Wednesday, February 15, 2012

Not a Hero or a Leader

The flags are flying at half staff and I wanted to know if the President or Vice-President had died. I suppose a hero from Afghanistan or Iraq wars could have died, some young woman or man who saved a battalion or captured an insurgent camp and was wounded could have died and warranted the flag at half staff. No, the flags are flying at half staff because of a drug addict.

Don't get me wrong. I enjoyed Whitney Houston's performances and her singing, but the woman who died this week was no longer than stunningly beautiful goddess of song and theater but a drug addict. She was a famous drug addict, someone who fought with her husband, Bobby Brown, in public (he was a philandering so-and-so), and was often caught on camera as a ranting mad woman, but she was a drug addict just like the homeless drug addicts doing their business in the street (heeding nature's call and scoring more drugs). She was not a hero and she died because of her addiction to drugs. That is nothing worth celebrating.
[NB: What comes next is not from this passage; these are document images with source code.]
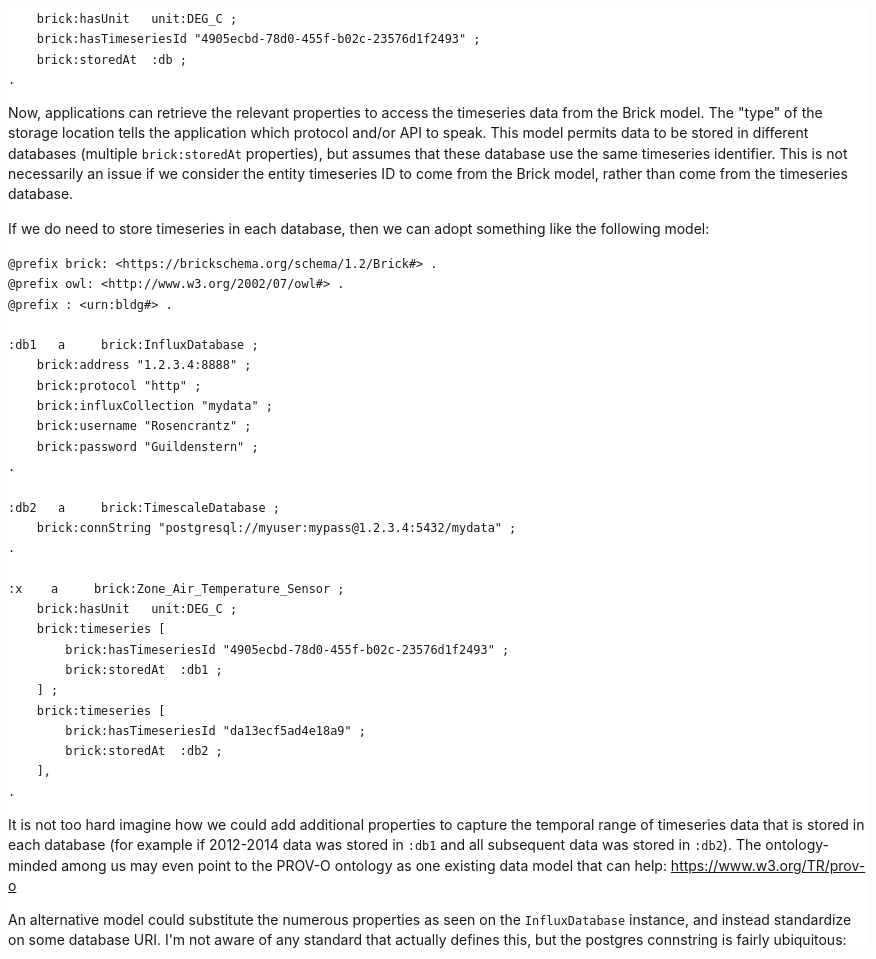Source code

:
 ```turtle
    brick:hasUnit   unit:DEG_C ;
    brick:hasTimeseriesId "4905ecbd-78d0-455f-b02c-23576d1f2493" ;
    brick:storedAt  :db ;
.
```

Now, applications can retrieve the relevant properties to access the timeseries data from the Brick model. The "type" of the storage location tells the application which protocol and/or API to speak. This model permits data to be stored in different databases (multiple `brick:storedAt` properties), but assumes that these database use the same timeseries identifier. This is not necessarily an issue if we consider the entity timeseries ID to come from the Brick model, rather than come from the timeseries database.

If we do need to store timeseries in each database, then we can adopt something like the following model:

```turtle
@prefix brick: <https://brickschema.org/schema/1.2/Brick#> .
@prefix owl: <http://www.w3.org/2002/07/owl#> .
@prefix : <urn:bldg#> .

:db1   a     brick:InfluxDatabase ;
    brick:address "1.2.3.4:8888" ;
    brick:protocol "http" ;
    brick:influxCollection "mydata" ;
    brick:username "Rosencrantz" ;
    brick:password "Guildenstern" ;
.

:db2   a     brick:TimescaleDatabase ;
    brick:connString "postgresql://myuser:mypass@1.2.3.4:5432/mydata" ;
.

:x    a     brick:Zone_Air_Temperature_Sensor ;
    brick:hasUnit   unit:DEG_C ;
    brick:timeseries [
        brick:hasTimeseriesId "4905ecbd-78d0-455f-b02c-23576d1f2493" ;
        brick:storedAt  :db1 ;
    ] ;
    brick:timeseries [
        brick:hasTimeseriesId "da13ecf5ad4e18a9" ;
        brick:storedAt  :db2 ;
    ],
.
```

It is not too hard imagine how we could add additional properties to capture the temporal range of timeseries data that is stored in each database (for example if 2012-2014 data was stored in `:db1` and all subsequent data was stored in `:db2`). The ontology-minded among us may even point to the PROV-O ontology as one existing data model that can help: https://www.w3.org/TR/prov-o

An alternative model could substitute the numerous properties as seen on the `InfluxDatabase` instance, and instead standardize on some database URI. I\'m not aware of any standard that actually defines this, but the postgres connstring is fairly ubiquitous:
Celebrate her life, not her death or her slow decline into drugg addled madness and social and personal suicide. Remember her accomplishments, but there is no need to celebrate her death because she died a drug addict.

I don't think many people get that. She was a drug addict and drug addicts eventually get their wish and they die. All this boo-hooing and national mourning for an entertainer is on one hand admirable and on the other a travesty of what it means to be a hero.

Whitney was born talented and privileged and wasted both in her quest for more drugs, better drugs, and more better drugs. Everything she was and could have been were wasted because she couldn't handle success, or for whatever reason committed slow suicide.

Where were the half-staff flags for John Wayne, Jimmy Stewart, Guy Williams, and dozens of other actors who fought in the wars and came back to Hollywood to play heroes -- and a few bad guys -- and died as a result of cancer, old age, and myriad other diseases and complications? Where are the half-staff flags for the men and women who died of AIDS before it had a name and was thought to be a plague against homosexuals? Where are the half-staff flags for the thousands of quiet heroes who make a difference every single day to uncounted millions of people? Where are the half-staff flags for mothers and fathers everywhere who worked hard, gave their families the best lives they could, and died?

There are none because those people haven't been valued enough. I can see the half-staff flags to this day when Dr. Martin Luther King died. I remember seeing phots of the flags at half staff when John F. Kennedy died that November day in Dallas. Those men deserved the flags at half staff; Whitney Houston does not.

The world has turned upside down because an entertainer died a drug addict. Yes, she was a wonderful actress and singer and she was a beautiful woman. Too bad she didn't value herself enough to stay away from drugs. Whatever demons drove her to the oblivion of drugs, they should not be honored or celebrated. Remember her life and remember that she died a drug addict, a wasted life that should be honored quietly and with humility, but not with the flags at half staff. The death of a drug addict is the death of hope and life, its ugly tentacles dragging the person down to the depths of despair, lost to the promise of what they could've been.

Mourn Whitney Houston quietly and remember it didn't have to be this way. She could have used her talent and her beauty to go with dignity like Audrey Hepburn, who gave her life and her talents to the children of the world and succumbed to cancer. There was someone worth celebrating.